Par courrier recommandé et ordinaire ?
Lorsque vous avez recours à l’échange de courriers recommandés, il est parfois conseillé d’envoyer les lettres à la fois en recommandé et par courrier ordinaire, en indiquant sur chaque lettre «courrier recommandé et ordinaire». Il va de soi que, d’un point de vue juridique, il n’est absolument pas nécessaire de procéder ainsi. Cependant, en pratique, cela peut s’avérer utile dans certaines situations.
Signature numérique ou manuscrite ?
Le document probant d’un don bancaire peut être rédigé et signé de manière numérique par le donateur et le(s) bénéficiaire(s). Cette option est particulièrement pratique lorsque des enfants résident à l’étranger.
Enregistrement = fin de la période suspecte ?
Après un don bancaire, il est tout à fait possible de faire enregistrer la preuve du don. Le cas échéant, vous devez payer des droits de donation sur la valeur du don. L’enregistrement reste facultatif. Si le don n’est pas enregistré et n’est donc pas imposé, le donateur doit rester en vie pendant une certaine période pour éviter que le don ne soit soumis aux droits de succession. Cette période dite suspecte est de cinq ans en Wallonie comme en Flandre. À Bruxelles, elle est encore de trois ans jusque fin 2025, mais passera à cinq pour les dons effectués à partir de 2026. Si le donateur est gravement malade et risque de ne pas survivre durant cette période, il est possible de procéder rapidement à l’enregistrement du document de preuve de manière numérique via la plateforme MyMinfin. Les documents peuvent y être envoyés à tout moment, mais l’enregistrement n’est effectif que les jours ouvrables, entre 8h et 12h. Par exemple, si tout est envoyé correctement un vendredi à 12h30, l’enregistrement ne sera effectif que le lundi matin à 8h. Bien que l’enregistrement numérique soit devenu la norme depuis le 10 mars 2025, il est toujours possible pour un particulier de procéder à un enregistrement en envoyant les documents nécessaires par voie postale ou en se rendant dans un bureau de la Sécurité juridique (sur rendez-vous).

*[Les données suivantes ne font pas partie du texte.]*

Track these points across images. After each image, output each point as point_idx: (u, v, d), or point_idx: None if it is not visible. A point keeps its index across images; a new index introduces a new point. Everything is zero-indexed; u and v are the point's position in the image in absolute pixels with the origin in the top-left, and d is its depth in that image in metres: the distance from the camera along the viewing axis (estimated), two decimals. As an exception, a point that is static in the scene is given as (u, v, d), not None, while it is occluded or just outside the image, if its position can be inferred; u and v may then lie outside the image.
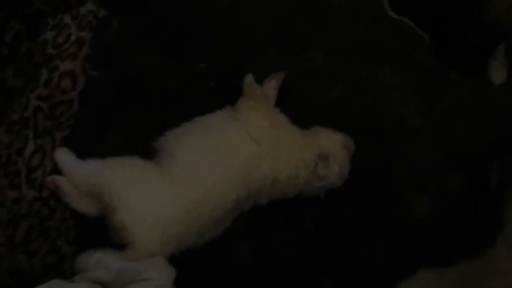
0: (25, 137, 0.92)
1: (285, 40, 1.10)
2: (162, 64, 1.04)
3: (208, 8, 1.09)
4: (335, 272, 0.93)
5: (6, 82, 0.94)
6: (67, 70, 0.97)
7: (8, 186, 0.89)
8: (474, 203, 0.98)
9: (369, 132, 1.05)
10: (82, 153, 0.94)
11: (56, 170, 0.91)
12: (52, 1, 1.00)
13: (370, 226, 0.97)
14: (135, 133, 0.99)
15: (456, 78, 1.12)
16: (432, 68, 1.13)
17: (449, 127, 1.07)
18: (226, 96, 1.00)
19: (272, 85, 1.00)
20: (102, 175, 0.82)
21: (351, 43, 1.12)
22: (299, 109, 1.04)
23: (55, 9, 1.00)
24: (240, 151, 0.87)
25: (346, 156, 0.94)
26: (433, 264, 0.89)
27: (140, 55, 1.04)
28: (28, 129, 0.93)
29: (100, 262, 0.76)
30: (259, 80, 1.01)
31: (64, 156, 0.89)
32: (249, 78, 0.97)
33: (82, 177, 0.84)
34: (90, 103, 0.99)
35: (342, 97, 1.07)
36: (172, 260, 0.83)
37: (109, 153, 0.91)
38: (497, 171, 0.96)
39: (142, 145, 0.93)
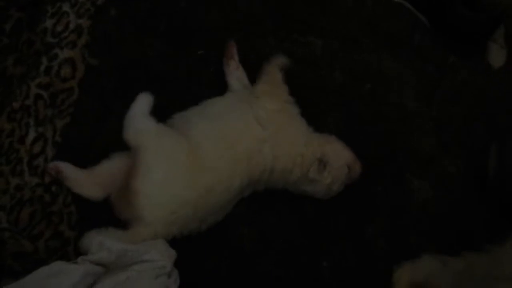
0: (26, 125, 0.93)
1: (284, 25, 1.10)
2: (161, 51, 1.05)
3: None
4: (334, 256, 0.94)
5: (7, 71, 0.95)
6: (67, 58, 0.98)
7: (11, 173, 0.91)
8: (474, 187, 0.98)
9: (368, 118, 1.05)
10: (83, 141, 0.96)
11: (57, 156, 0.93)
12: (50, -11, 1.01)
13: (369, 211, 0.98)
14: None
15: (455, 62, 1.11)
16: (431, 53, 1.12)
17: (448, 112, 1.07)
18: (226, 81, 1.01)
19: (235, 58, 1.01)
20: (137, 138, 0.83)
21: (350, 28, 1.12)
22: (297, 94, 1.04)
23: (54, -3, 1.01)
24: (246, 136, 0.87)
25: (344, 175, 0.92)
26: (434, 249, 0.90)
27: (139, 42, 1.04)
28: (29, 117, 0.94)
29: (102, 244, 0.77)
30: (258, 67, 1.01)
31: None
32: (277, 60, 0.96)
33: (133, 131, 0.85)
34: (90, 90, 1.00)
35: (341, 83, 1.07)
36: (173, 242, 0.84)
37: (110, 140, 0.93)
38: (496, 155, 0.96)
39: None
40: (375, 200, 0.99)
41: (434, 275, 0.72)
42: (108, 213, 0.86)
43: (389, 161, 1.02)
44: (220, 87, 1.00)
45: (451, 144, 1.04)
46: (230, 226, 0.92)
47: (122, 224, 0.83)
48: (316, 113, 1.03)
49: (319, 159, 0.90)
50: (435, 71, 1.11)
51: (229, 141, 0.86)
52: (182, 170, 0.82)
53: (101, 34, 1.03)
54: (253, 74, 0.99)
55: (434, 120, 1.06)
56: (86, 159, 0.91)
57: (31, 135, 0.94)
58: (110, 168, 0.89)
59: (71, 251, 0.86)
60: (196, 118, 0.89)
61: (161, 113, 0.98)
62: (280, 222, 0.96)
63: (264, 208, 0.95)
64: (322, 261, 0.93)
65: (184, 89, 1.03)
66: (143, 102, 0.89)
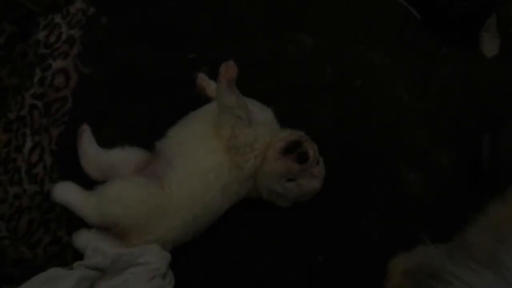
0: (23, 135, 0.96)
1: (274, 24, 1.11)
2: (153, 56, 1.06)
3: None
4: (329, 250, 0.94)
5: (2, 82, 0.97)
6: (60, 68, 1.00)
7: (9, 182, 0.93)
8: (468, 177, 0.98)
9: (362, 111, 1.05)
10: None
11: (57, 163, 0.95)
12: (42, 1, 1.03)
13: (363, 203, 0.98)
14: (130, 126, 1.01)
15: (447, 54, 1.11)
16: (423, 45, 1.12)
17: (441, 103, 1.07)
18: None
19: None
20: (106, 211, 0.82)
21: (340, 24, 1.12)
22: (288, 92, 1.05)
23: (46, 9, 1.03)
24: (232, 170, 0.87)
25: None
26: (429, 241, 0.89)
27: (131, 49, 1.06)
28: (25, 127, 0.96)
29: (96, 249, 0.78)
30: (249, 67, 1.02)
31: (65, 195, 0.85)
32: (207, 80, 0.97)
33: (89, 213, 0.84)
34: (84, 99, 1.01)
35: (332, 78, 1.07)
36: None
37: (104, 147, 0.94)
38: (489, 144, 0.95)
39: (137, 137, 0.96)
40: (369, 193, 0.99)
41: (426, 261, 0.72)
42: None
43: (383, 154, 1.02)
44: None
45: (445, 135, 1.04)
46: (224, 225, 0.93)
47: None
48: (309, 110, 1.04)
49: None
50: (427, 63, 1.10)
51: (218, 173, 0.86)
52: (158, 205, 0.83)
53: (93, 43, 1.05)
54: (243, 78, 0.99)
55: (427, 112, 1.06)
56: (81, 167, 0.92)
57: (28, 144, 0.96)
58: (121, 158, 0.91)
59: (69, 257, 0.88)
60: (189, 143, 0.88)
61: (154, 117, 1.00)
62: (274, 218, 0.96)
63: (257, 205, 0.95)
64: (317, 256, 0.93)
65: (177, 93, 1.04)
66: (67, 197, 0.86)
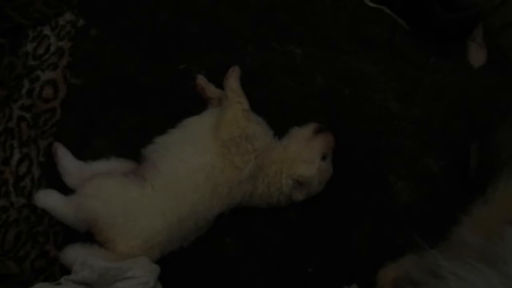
0: (10, 147, 0.95)
1: (263, 35, 1.11)
2: (144, 67, 1.06)
3: (187, 7, 1.11)
4: (319, 261, 0.94)
5: (-10, 95, 0.97)
6: (48, 80, 1.00)
7: (-4, 195, 0.92)
8: (457, 185, 0.98)
9: (351, 121, 1.06)
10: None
11: (45, 175, 0.94)
12: (31, 14, 1.03)
13: (353, 214, 0.98)
14: (121, 137, 1.00)
15: (435, 63, 1.12)
16: (411, 54, 1.13)
17: (430, 111, 1.08)
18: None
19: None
20: (85, 207, 0.82)
21: (329, 34, 1.13)
22: (278, 102, 1.05)
23: (34, 21, 1.03)
24: (224, 172, 0.87)
25: (321, 170, 0.92)
26: (419, 250, 0.89)
27: (121, 60, 1.06)
28: (13, 139, 0.95)
29: (84, 264, 0.78)
30: (241, 78, 1.02)
31: (47, 200, 0.85)
32: (233, 80, 0.95)
33: (70, 215, 0.84)
34: (74, 110, 1.01)
35: (322, 88, 1.08)
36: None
37: (95, 158, 0.94)
38: (476, 153, 0.96)
39: (127, 148, 0.96)
40: (359, 203, 0.99)
41: (413, 268, 0.72)
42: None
43: (372, 163, 1.02)
44: (202, 101, 1.01)
45: (434, 143, 1.04)
46: (214, 235, 0.93)
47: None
48: (298, 119, 1.04)
49: (295, 181, 0.90)
50: (416, 71, 1.11)
51: (207, 174, 0.86)
52: (140, 203, 0.83)
53: (82, 54, 1.05)
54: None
55: (416, 121, 1.07)
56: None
57: (16, 156, 0.95)
58: (105, 169, 0.90)
59: (57, 272, 0.87)
60: (175, 147, 0.88)
61: (144, 128, 1.00)
62: (264, 230, 0.96)
63: (247, 216, 0.95)
64: (307, 267, 0.93)
65: (167, 103, 1.04)
66: (48, 201, 0.86)
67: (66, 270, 0.82)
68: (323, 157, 0.92)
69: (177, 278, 0.88)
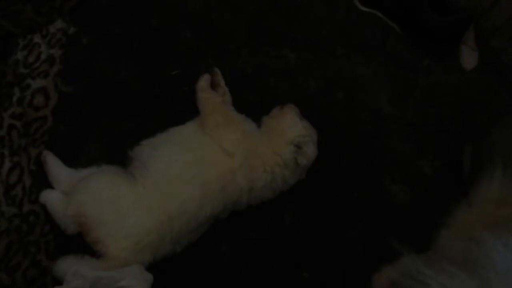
0: (1, 156, 0.94)
1: (257, 40, 1.11)
2: (135, 72, 1.06)
3: (179, 12, 1.11)
4: (315, 266, 0.93)
5: (-20, 103, 0.96)
6: (39, 88, 0.99)
7: (-13, 205, 0.91)
8: (451, 187, 0.98)
9: (345, 124, 1.06)
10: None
11: (36, 183, 0.93)
12: (21, 22, 1.02)
13: (348, 216, 0.97)
14: (112, 143, 1.00)
15: (428, 66, 1.12)
16: (405, 57, 1.13)
17: (423, 114, 1.08)
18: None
19: (221, 84, 1.01)
20: (74, 201, 0.83)
21: (323, 37, 1.13)
22: (272, 107, 1.05)
23: (25, 29, 1.03)
24: (215, 166, 0.87)
25: (306, 128, 0.95)
26: (414, 252, 0.89)
27: (113, 66, 1.06)
28: (3, 148, 0.94)
29: (76, 273, 0.77)
30: (233, 82, 1.02)
31: (47, 197, 0.89)
32: (203, 81, 0.98)
33: (61, 212, 0.86)
34: (65, 118, 1.01)
35: (315, 91, 1.08)
36: (152, 262, 0.84)
37: (87, 165, 0.93)
38: (469, 155, 0.96)
39: (120, 154, 0.95)
40: (353, 207, 0.98)
41: (406, 270, 0.72)
42: (85, 242, 0.86)
43: (366, 166, 1.02)
44: (195, 106, 1.01)
45: (427, 146, 1.04)
46: (208, 242, 0.92)
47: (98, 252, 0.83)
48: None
49: (295, 150, 0.91)
50: (408, 74, 1.12)
51: (195, 170, 0.86)
52: (129, 201, 0.83)
53: (74, 61, 1.04)
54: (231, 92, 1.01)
55: (409, 123, 1.07)
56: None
57: (7, 165, 0.94)
58: None
59: (49, 281, 0.86)
60: (159, 147, 0.89)
61: (137, 134, 0.99)
62: (259, 235, 0.95)
63: (242, 222, 0.94)
64: (303, 272, 0.92)
65: (160, 109, 1.04)
66: (47, 198, 0.89)
67: (58, 280, 0.81)
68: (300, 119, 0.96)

À partir de quand commence cette période dite suspecte ?
Beaucoup pensent que cette période commence à courir à partir de la date figurant sur le document probant ou du cachet postal du courrier recommandé, mais ce n’est pas le cas. La période suspecte commence réellement au moment où le don bancaire est effectif, c’est-à-dire lorsque les avoirs bancaires ou les titres sont crédités sur le compte du bénéficiaire. Par exemple, si des parents effectuent un virement à leur fille le vendredi 31 octobre et que les fonds arrivent sur son compte le lundi 3 novembre, cette période commence à courir à partir du 3 novembre.